Daf 382 (Pesachim 59a-59b)

The dispute expands to encompass the order of all the offerings related to the Pesach offering.

Mishnah. Here are the consequences of offering a Pesach sacrifice without the proper intention: the offering is invalid.

Gemara. The gemara asks if the initially expressed intention is binding or a second intention may invalidate it.

Daf 383 (Pesachim 60a-60b)

The basic question is reduced to whether or not a person is accountable for everything he says, and whether an intention, left unsaid, may be assumed.

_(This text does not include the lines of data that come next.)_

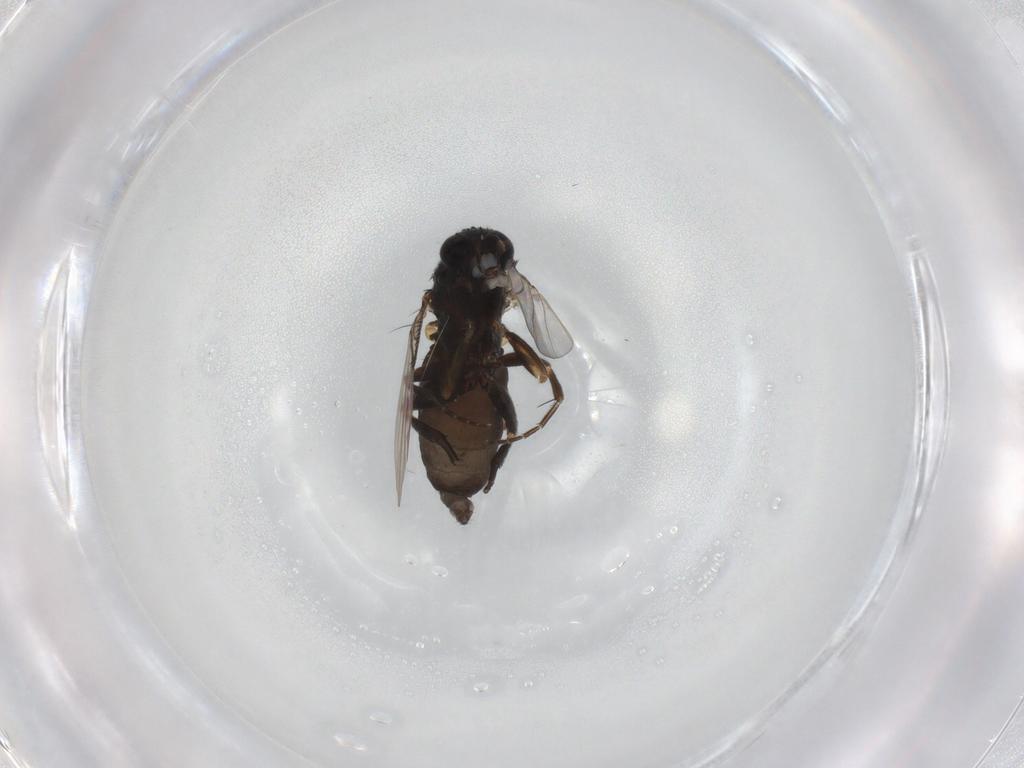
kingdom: Animalia
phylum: Arthropoda
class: Insecta
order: Diptera
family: Phoridae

The effect of a change of ownership during or after the sacrifice is also considered.

Daf 384 (Pesachim 61a-61b)

Mishnah. Here are additional disqualifications of a Pesach offering, some related to timing.

Gemara. The gemara questions, “From where do we derive these matters?” Alternative explanations are weighed.

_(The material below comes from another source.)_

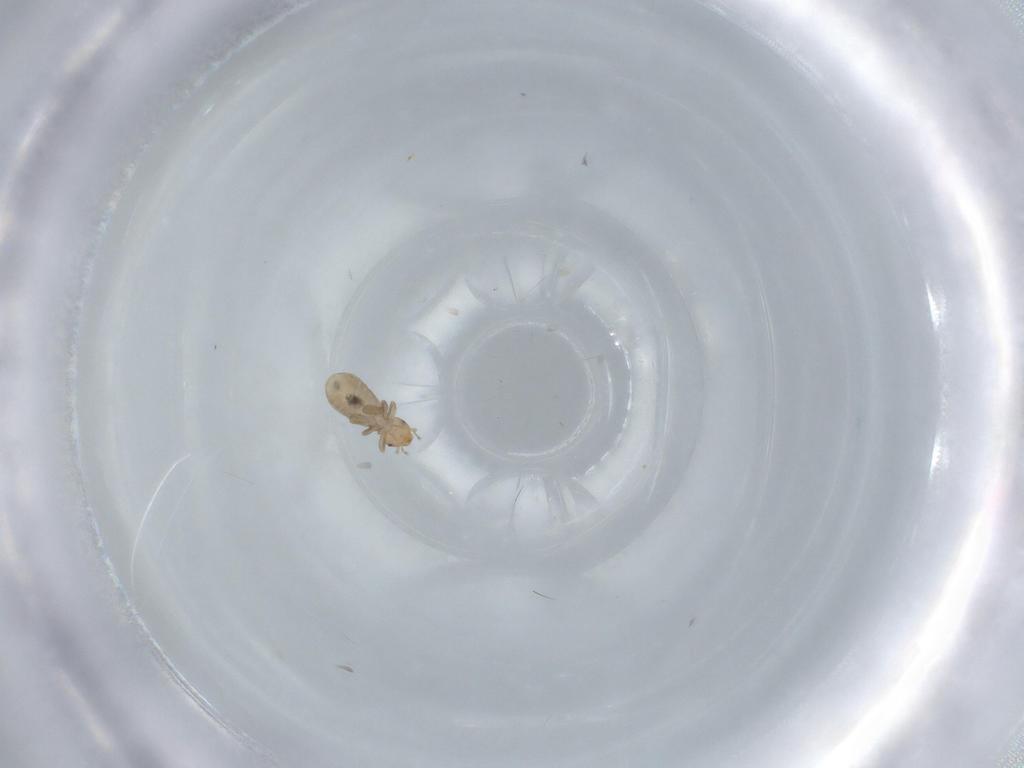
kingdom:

Daf 385 (Pesachim 62a-62b)

References to the lost Book of Yochasin digress from the consideration of invalid offerings. R’Yochanan is reluctant to teach this book to anyone from Lod or Nehardea. R’Simali, who was born in Lod and lived in Nehardea tries to persuade R’Yochanan to agree to teach him the book over three months. “R’Yochanan took a clod of dirt and threw it at him. He said to him ‘Now if Beruryah . . . who could learn three hundred rulings a day from three hundred different masters nevertheless did not . . . complete the study of this work in three years, do you say that you want to finish it in three months!”

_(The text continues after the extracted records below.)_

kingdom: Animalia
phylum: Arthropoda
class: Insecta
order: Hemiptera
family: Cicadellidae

Daf 386 (Pesachim 63a-63b)

When a Pesach sacrifice is offered on behalf of both circumcised and uncircumcised people it may be valid if the circumcised are mentioned first. If the declaration is interrupted or misspoken and the sacrifice is offered before it is completed or corrected, does the unspoken intention take effect or not? R’Meir says, “a man’s pronouncements are ineffective unless his words and thoughts coincide.”

Mishnah. Slaughtering a Pesach offering over chametz invalidates it.

Gemara. There is a dispute related to whether either the ownership or positioning of the chametz affects the validity of the sacrifice. What does the mishnah intend with the term “over”?

Daf 387 (Pesachim 64a-64b)

Mishnah. This unusually lengthy mishnah describes the sequence of the Pesach offerings.

Gemara. Do the priests close the gates before the sacrifice or depend on a miracle to close them?

Daf 388 (Pesachim 65a-65b)

The Pesach offering is divided into three shifts. Those who come last are in the third group, which is called “lazy.” The gemara asks, “But it is not possible to properly offer the Pesach offering without this third group. What should they have done?” The answer: “Even so, they should have hurried themselves . . . It is not possible for the world to function without perfume merchants and without tanners. Happy is he whose occupation is that of a perfume merchant, and woe is to him whose occupation is that of a tanner.”

The gemara considers how the Kohanim disposed of the blood from the offerings. It is suggested that at times it accumulated such that they walked in blood up to their knees. One objects, “But the vestments of the Kohanim will become stained if the blood accumulates on the floor . . . if a Kohen’s garments were soiled and he performed an avodah, his avodah is not valid.” Several explanations fall short of resolving the contradiction and the subject is dropped without explanation.

Perek 6. Mishnah. When erev Pesach falls on Shabbat, some acts normally prohibited on Shabbes are permitted. However, forbidden acts not essential to the Pesach preparations remain forbidden. The rabbis dispute whether Rabbinic ordinances may override Biblical obligations.

Daf 389 (Pesachim 66a-66b)

Akiva argues logically that an act Biblically prohibited on Shabbes may not be performed when erev Pesach falls on Shabbes. R’Eliezer responds, “Akiva, you have uprooted . . . the Torah!” (The Torah says the Pesach offering must be performed “in its appointed time,” which may fall on the Sabbath.)

Gemara. An incident is related in which the people forgot that the Pesach offering was permitted on Shabbes. They consult Hillel, who identifies over 200 offerings that are permitted on Shabbes. Proof is then offered for the following: “Concerning anyone who shows haughtiness: if he is a wise man, his wisdom deserts him; if he is a prophet, his prophecy deserts him.” Likewise, for one who shows anger.